A missão da UNEF passa pela fiscalização das fronteiras aeroportuárias, pela gestão da permanência de cidadãos estrangeiros em Portugal e pela execução de processos de afastamento, expulsão e readmissão.
Compete-lhe ainda a gestão dos centros de instalação temporária, o policiamento em aeroportos e a resposta a incidentes de risco elevado.
Os sindicatos da PSP saudaram a criação da nova unidade, mas alertaram para a escassez de efetivos.
Paulo Santos, da ASPP, lembra que “são precisos mais polícias”, receando que o reforço da UNEF seja feito à custa de menos agentes nas ruas.
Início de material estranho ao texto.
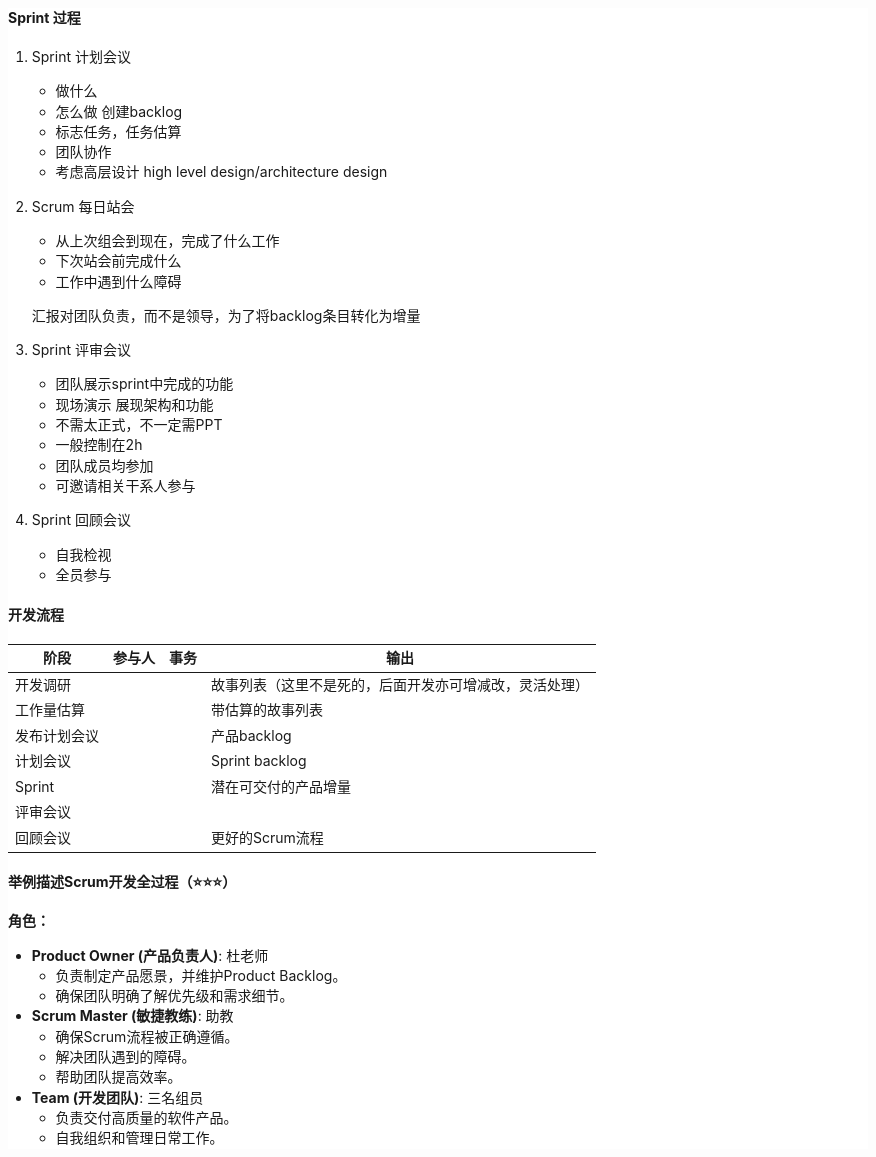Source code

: #### Sprint 过程

1. Sprint 计划会议

   * 做什么 
   * 怎么做 创建backlog
   * 标志任务，任务估算
   * 团队协作
   * 考虑高层设计 high level design/architecture design

2. Scrum 每日站会

   * 从上次组会到现在，完成了什么工作
   * 下次站会前完成什么
   * 工作中遇到什么障碍

   汇报对团队负责，而不是领导，为了将backlog条目转化为增量

3. Sprint 评审会议

   * 团队展示sprint中完成的功能
   * 现场演示 展现架构和功能
   * 不需太正式，不一定需PPT
   * 一般控制在2h
   * 团队成员均参加
   * 可邀请相关干系人参与

4. Sprint 回顾会议

   * 自我检视
   * 全员参与

#### 开发流程

| 阶段         | 参与人 | 事务 | 输出                                                   |
| ------------ | ------ | ---- | ------------------------------------------------------ |
| 开发调研     |        |      | 故事列表（这里不是死的，后面开发亦可增减改，灵活处理） |
| 工作量估算   |        |      | 带估算的故事列表                                       |
| 发布计划会议 |        |      | 产品backlog                                            |
| 计划会议     |        |      | Sprint backlog                                         |
| Sprint       |        |      | 潜在可交付的产品增量                                   |
| 评审会议     |        |      |                                                        |
| 回顾会议     |        |      | 更好的Scrum流程                                        |

#### 举例描述Scrum开发全过程（:star::star::star:）

**角色：**

- **Product Owner (产品负责人)**: 杜老师
  - 负责制定产品愿景，并维护Product Backlog。
  - 确保团队明确了解优先级和需求细节。
- **Scrum Master (敏捷教练)**: 助教
  - 确保Scrum流程被正确遵循。
  - 解决团队遇到的障碍。
  - 帮助团队提高效率。
- **Team (开发团队)**: 三名组员
  - 负责交付高质量的软件产品。
  - 自我组织和管理日常工作。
Já o SINAPOL defende suplementos salariais para valorizar esta unidade, sublinhando que os polícias assumem agora funções comparáveis às de guardas de fronteira europeus.
Segundo a Direção Nacional da PSP, mais de 1200 agentes já receberam formação específica em controlo de fronteiras.
Em 2024, foram controlados mais de 20,7 milhões de passageiros em aeroportos portugueses, resultando na detenção de 205 pessoas, na deteção de mais de 600 fraudes documentais e na recusa de entrada a 2300 cidadãos.
Com a introdução do novo sistema de entradas e saídas, prevista para 12 de outubro de 2025, e com a aplicação do Pacto Europeu para as Migrações e Asilo em 2026, estima-se que a UNEF venha a contar com cerca de dois mil colaboradores, entre polícias, técnicos especializados e parceiros da sociedade civil.